Please retype the text from every entry below word for word, leaving the pictures out of your answer.

*** Supplied material ***

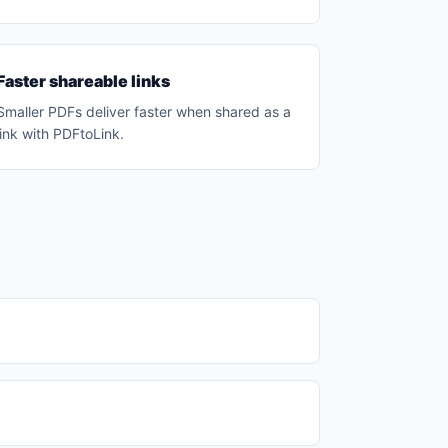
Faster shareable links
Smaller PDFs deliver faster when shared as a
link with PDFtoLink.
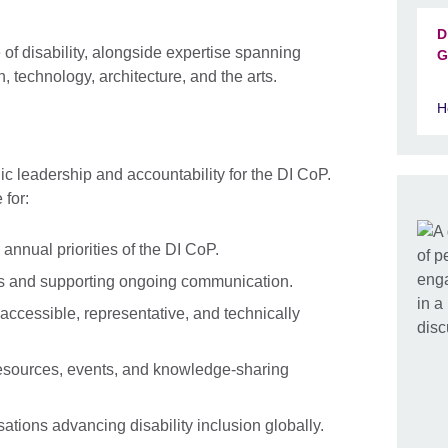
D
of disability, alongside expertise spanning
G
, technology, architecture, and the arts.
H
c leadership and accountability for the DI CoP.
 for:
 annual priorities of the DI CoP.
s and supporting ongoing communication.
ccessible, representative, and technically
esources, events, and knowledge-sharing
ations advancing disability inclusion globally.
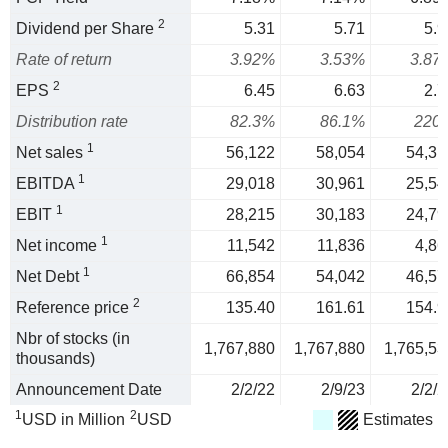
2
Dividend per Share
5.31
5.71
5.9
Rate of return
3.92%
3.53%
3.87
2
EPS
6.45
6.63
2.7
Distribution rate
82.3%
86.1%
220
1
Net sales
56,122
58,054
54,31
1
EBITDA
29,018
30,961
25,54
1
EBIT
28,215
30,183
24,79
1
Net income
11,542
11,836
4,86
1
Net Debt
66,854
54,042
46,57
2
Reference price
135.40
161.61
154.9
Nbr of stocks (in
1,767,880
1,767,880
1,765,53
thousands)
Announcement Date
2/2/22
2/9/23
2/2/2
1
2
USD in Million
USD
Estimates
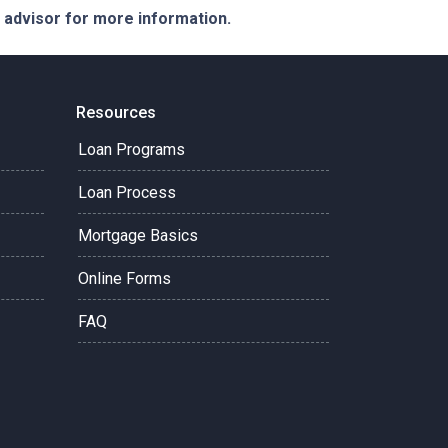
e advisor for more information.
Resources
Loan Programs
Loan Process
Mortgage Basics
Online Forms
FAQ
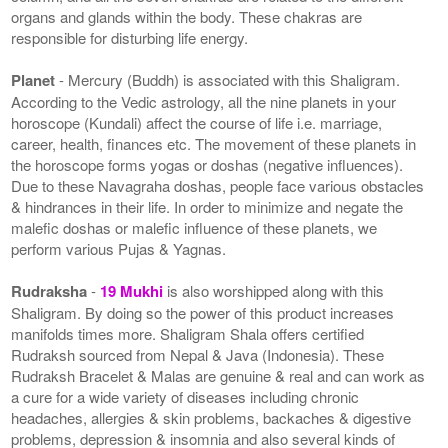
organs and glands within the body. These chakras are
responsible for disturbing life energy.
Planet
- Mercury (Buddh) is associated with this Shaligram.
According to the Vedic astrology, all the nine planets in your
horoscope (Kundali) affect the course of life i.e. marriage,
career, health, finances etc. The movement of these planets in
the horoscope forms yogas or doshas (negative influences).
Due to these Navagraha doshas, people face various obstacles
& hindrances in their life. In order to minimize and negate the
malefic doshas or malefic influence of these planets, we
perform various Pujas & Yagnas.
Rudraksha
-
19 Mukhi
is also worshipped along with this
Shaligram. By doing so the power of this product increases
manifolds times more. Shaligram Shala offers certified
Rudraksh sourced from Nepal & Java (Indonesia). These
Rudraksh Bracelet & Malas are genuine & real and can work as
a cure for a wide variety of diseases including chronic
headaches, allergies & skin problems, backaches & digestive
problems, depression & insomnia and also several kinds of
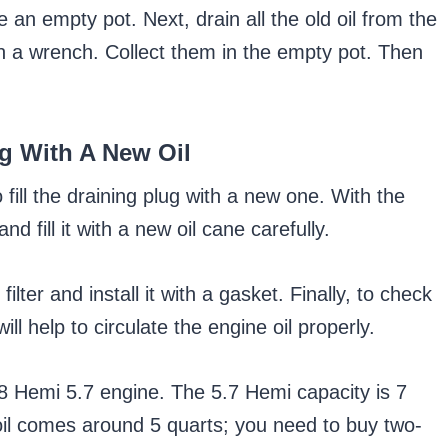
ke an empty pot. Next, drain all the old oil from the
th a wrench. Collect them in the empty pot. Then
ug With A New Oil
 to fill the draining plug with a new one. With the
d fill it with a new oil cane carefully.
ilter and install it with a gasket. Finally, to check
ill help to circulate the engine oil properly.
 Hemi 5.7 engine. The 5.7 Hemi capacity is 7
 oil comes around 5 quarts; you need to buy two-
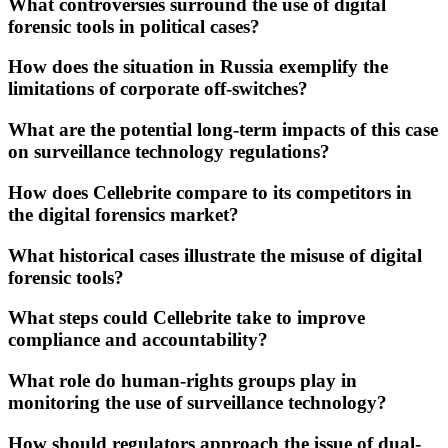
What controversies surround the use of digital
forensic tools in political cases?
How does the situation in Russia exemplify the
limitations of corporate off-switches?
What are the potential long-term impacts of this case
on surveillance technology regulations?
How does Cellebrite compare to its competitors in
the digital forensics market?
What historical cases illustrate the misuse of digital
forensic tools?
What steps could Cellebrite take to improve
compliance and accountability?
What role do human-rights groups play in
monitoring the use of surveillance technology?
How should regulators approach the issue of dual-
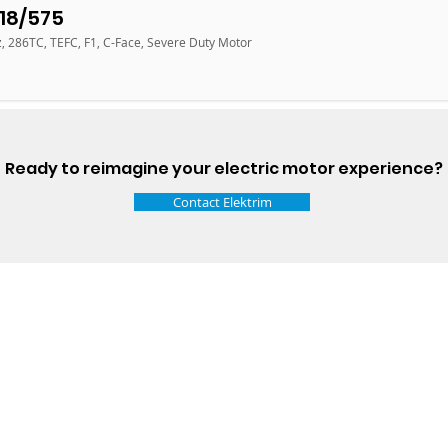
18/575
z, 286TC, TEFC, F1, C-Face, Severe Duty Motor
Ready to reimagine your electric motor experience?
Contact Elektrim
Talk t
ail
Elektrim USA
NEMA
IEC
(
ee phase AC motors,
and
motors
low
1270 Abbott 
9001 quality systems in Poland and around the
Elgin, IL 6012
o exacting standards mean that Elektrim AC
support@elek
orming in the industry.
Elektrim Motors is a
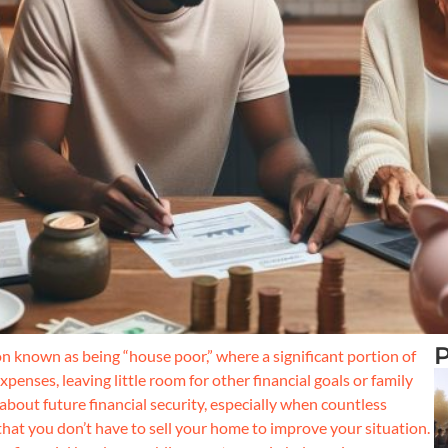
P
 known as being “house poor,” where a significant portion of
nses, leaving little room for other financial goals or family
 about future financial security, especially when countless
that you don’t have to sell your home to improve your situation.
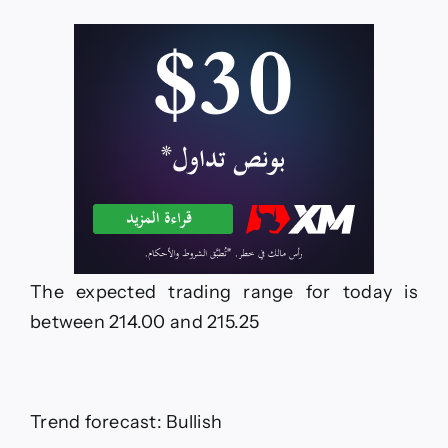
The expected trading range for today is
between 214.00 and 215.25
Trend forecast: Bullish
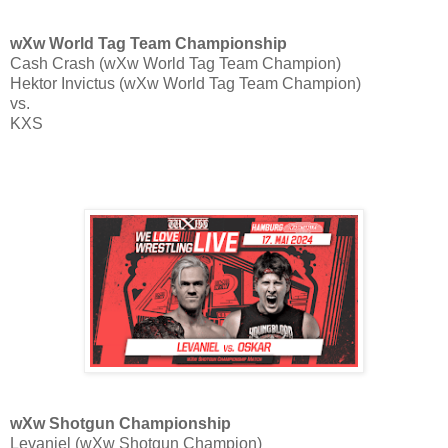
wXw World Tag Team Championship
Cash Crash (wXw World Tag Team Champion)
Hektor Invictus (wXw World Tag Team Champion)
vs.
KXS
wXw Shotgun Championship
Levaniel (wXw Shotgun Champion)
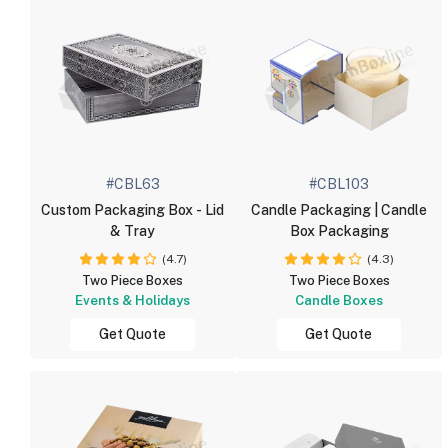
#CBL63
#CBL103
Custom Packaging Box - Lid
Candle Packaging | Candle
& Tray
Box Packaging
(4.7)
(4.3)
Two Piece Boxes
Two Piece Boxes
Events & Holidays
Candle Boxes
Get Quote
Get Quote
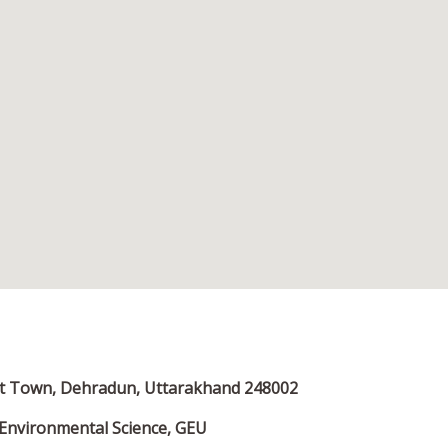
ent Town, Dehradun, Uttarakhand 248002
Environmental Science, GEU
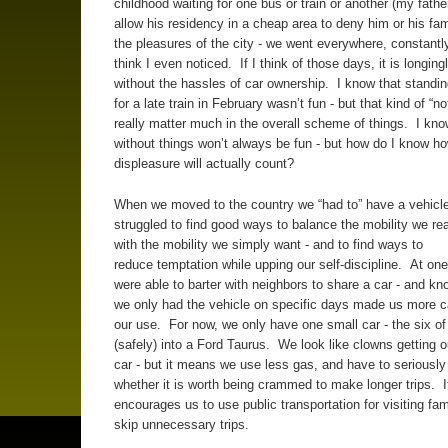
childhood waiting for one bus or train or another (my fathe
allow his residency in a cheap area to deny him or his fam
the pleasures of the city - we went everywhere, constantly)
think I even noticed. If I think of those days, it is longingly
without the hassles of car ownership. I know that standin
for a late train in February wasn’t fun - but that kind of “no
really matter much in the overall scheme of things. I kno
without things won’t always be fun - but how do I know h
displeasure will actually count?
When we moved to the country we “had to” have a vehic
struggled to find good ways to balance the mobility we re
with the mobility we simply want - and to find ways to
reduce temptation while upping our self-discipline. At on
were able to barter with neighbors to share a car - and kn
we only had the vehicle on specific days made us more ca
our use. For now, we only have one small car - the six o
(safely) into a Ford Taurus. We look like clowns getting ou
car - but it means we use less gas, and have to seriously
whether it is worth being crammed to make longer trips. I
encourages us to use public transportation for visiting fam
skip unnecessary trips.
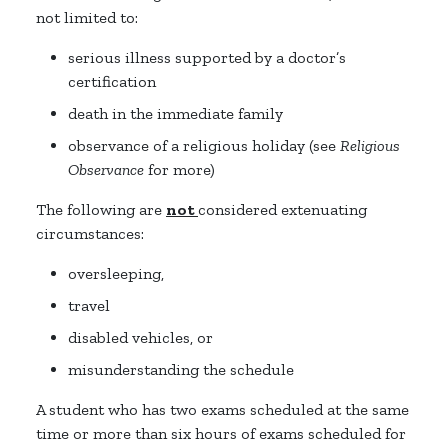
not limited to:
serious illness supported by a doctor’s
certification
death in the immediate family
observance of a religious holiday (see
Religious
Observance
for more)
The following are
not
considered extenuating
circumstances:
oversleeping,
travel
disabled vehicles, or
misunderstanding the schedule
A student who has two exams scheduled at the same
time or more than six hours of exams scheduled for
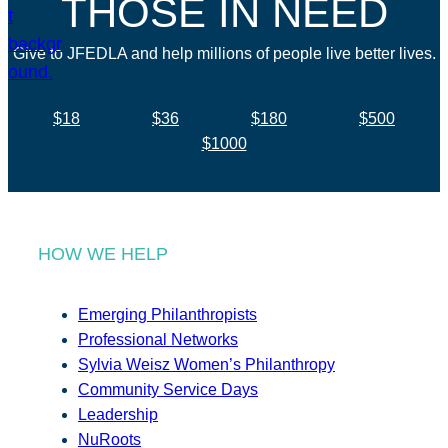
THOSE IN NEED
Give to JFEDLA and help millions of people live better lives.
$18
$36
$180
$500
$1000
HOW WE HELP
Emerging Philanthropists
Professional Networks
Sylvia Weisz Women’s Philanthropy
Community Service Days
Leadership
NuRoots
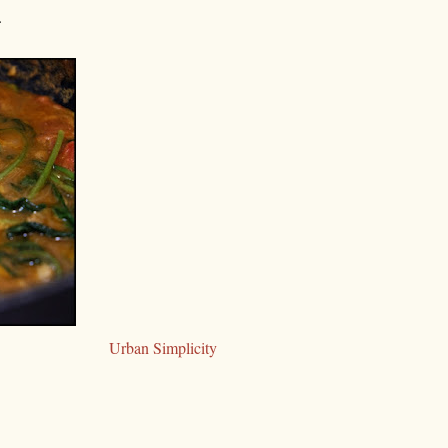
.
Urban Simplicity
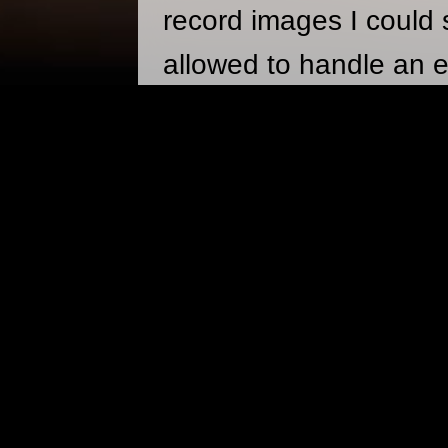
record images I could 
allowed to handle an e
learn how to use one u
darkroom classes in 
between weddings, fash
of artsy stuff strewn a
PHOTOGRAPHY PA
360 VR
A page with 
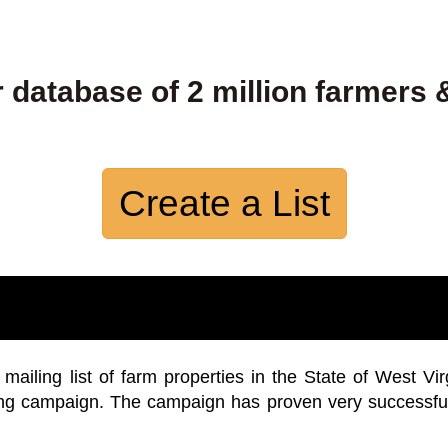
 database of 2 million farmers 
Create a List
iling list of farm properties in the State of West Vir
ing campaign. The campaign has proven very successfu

*** End of Supplied material ***

-- Response to the exercise --
Faster shareable links
Smaller PDFs deliver faster when shared as a
link with PDFtoLink.
D
of disability, alongside expertise spanning
G
, technology, architecture, and the arts.
H
c leadership and accountability for the DI CoP.
 for:
 annual priorities of the DI CoP.
s and supporting ongoing communication.
ccessible, representative, and technically
esources, events, and knowledge-sharing
ations advancing disability inclusion globally.
2
Dividend per Share
5.31
5.71
5.9
Rate of return
3.92%
3.53%
3.87
2
EPS
6.45
6.63
2.7
Distribution rate
82.3%
86.1%
220
1
Net sales
56,122
58,054
54,31
1
EBITDA
29,018
30,961
25,54
1
EBIT
28,215
30,183
24,79
1
Net income
11,542
11,836
4,86
1
Net Debt
66,854
54,042
46,57
2
Reference price
135.40
161.61
154.9
Nbr of stocks (in
1,767,880
1,767,880
1,765,53
thousands)
Announcement Date
2/2/22
2/9/23
2/2/2
1
2
USD in Million
USD
Estimates
e advisor for more information.
Resources
Loan Programs
Loan Process
Mortgage Basics
Online Forms
FAQ
organs and glands within the body. These chakras are
responsible for disturbing life energy.
Planet
- Mercury (Buddh) is associated with this Shaligram.
According to the Vedic astrology, all the nine planets in your
horoscope (Kundali) affect the course of life i.e. marriage,
career, health, finances etc. The movement of these planets in
the horoscope forms yogas or doshas (negative influences).
Due to these Navagraha doshas, people face various obstacles
& hindrances in their life. In order to minimize and negate the
malefic doshas or malefic influence of these planets, we
perform various Pujas & Yagnas.
Rudraksha
-
19 Mukhi
is also worshipped along with this
Shaligram. By doing so the power of this product increases
manifolds times more. Shaligram Shala offers certified
Rudraksh sourced from Nepal & Java (Indonesia). These
Rudraksh Bracelet & Malas are genuine & real and can work as
a cure for a wide variety of diseases including chronic
headaches, allergies & skin problems, backaches & digestive
problems, depression & insomnia and also several kinds of
ke an empty pot. Next, drain all the old oil from the
th a wrench. Collect them in the empty pot. Then
ug With A New Oil
 to fill the draining plug with a new one. With the
d fill it with a new oil cane carefully.
ilter and install it with a gasket. Finally, to check
ill help to circulate the engine oil properly.
 Hemi 5.7 engine. The 5.7 Hemi capacity is 7
 oil comes around 5 quarts; you need to buy two-
What controversies surround the use of digital
forensic tools in political cases?
How does the situation in Russia exemplify the
limitations of corporate off-switches?
What are the potential long-term impacts of this case
on surveillance technology regulations?
How does Cellebrite compare to its competitors in
the digital forensics market?
What historical cases illustrate the misuse of digital
forensic tools?
What steps could Cellebrite take to improve
compliance and accountability?
What role do human-rights groups play in
monitoring the use of surveillance technology?
How should regulators approach the issue of dual-
18/575
z, 286TC, TEFC, F1, C-Face, Severe Duty Motor
Ready to reimagine your electric motor experience?
Contact Elektrim
Talk t
ail
Elektrim USA
NEMA
IEC
(
ee phase AC motors,
and
motors
low
1270 Abbott 
9001 quality systems in Poland and around the
Elgin, IL 6012
o exacting standards mean that Elektrim AC
support@elek
orming in the industry.
Elektrim Motors is a
P
 known as being “house poor,” where a significant portion of
nses, leaving little room for other financial goals or family
 about future financial security, especially when countless
that you don’t have to sell your home to improve your situation.
The expected trading range for today is
between 214.00 and 215.25
Trend forecast: Bullish
wXw World Tag Team Championship
Cash Crash (wXw World Tag Team Champion)
Hektor Invictus (wXw World Tag Team Champion)
vs.
KXS
wXw Shotgun Championship
Levaniel (wXw Shotgun Champion)
#CBL63
#CBL103
Custom Packaging Box - Lid
Candle Packaging | Candle
& Tray
Box Packaging
(4.7)
(4.3)
Two Piece Boxes
Two Piece Boxes
Events & Holidays
Candle Boxes
Get Quote
Get Quote
ent Town, Dehradun, Uttarakhand 248002
Environmental Science, GEU
childhood waiting for one bus or train or another (my fathe
allow his residency in a cheap area to deny him or his fam
the pleasures of the city - we went everywhere, constantly)
think I even noticed. If I think of those days, it is longingly
without the hassles of car ownership. I know that standin
for a late train in February wasn’t fun - but that kind of “no
really matter much in the overall scheme of things. I kno
without things won’t always be fun - but how do I know h
displeasure will actually count?
When we moved to the country we “had to” have a vehic
struggled to find good ways to balance the mobility we re
with the mobility we simply want - and to find ways to
reduce temptation while upping our self-discipline. At on
were able to barter with neighbors to share a car - and kn
we only had the vehicle on specific days made us more ca
our use. For now, we only have one small car - the six o
(safely) into a Ford Taurus. We look like clowns getting ou
car - but it means we use less gas, and have to seriously
whether it is worth being crammed to make longer trips. I
encourages us to use public transportation for visiting fam
skip unnecessary trips.
not limited to:
serious illness supported by a doctor’s
certification
death in the immediate family
observance of a religious holiday (see
Religious
Observance
for more)
The following are
not
considered extenuating
circumstances:
oversleeping,
travel
disabled vehicles, or
misunderstanding the schedule
A student who has two exams scheduled at the same
time or more than six hours of exams scheduled for
THOSE IN NEED
Give to JFEDLA and help millions of people live better lives.
$18
$36
$180
$500
$1000
HOW WE HELP
Emerging Philanthropists
Professional Networks
Sylvia Weisz Women’s Philanthropy
Community Service Days
Leadership
NuRoots
.
Urban Simplicity
record images I could 
allowed to handle an e
learn how to use one u
darkroom classes in 
between weddings, fash
of artsy stuff strewn a
PHOTOGRAPHY PA
360 VR
A page with 
 database of 2 million farmers 
Create a List
iling list of farm properties in the State of West Vir
ing campaign. The campaign has proven very successfu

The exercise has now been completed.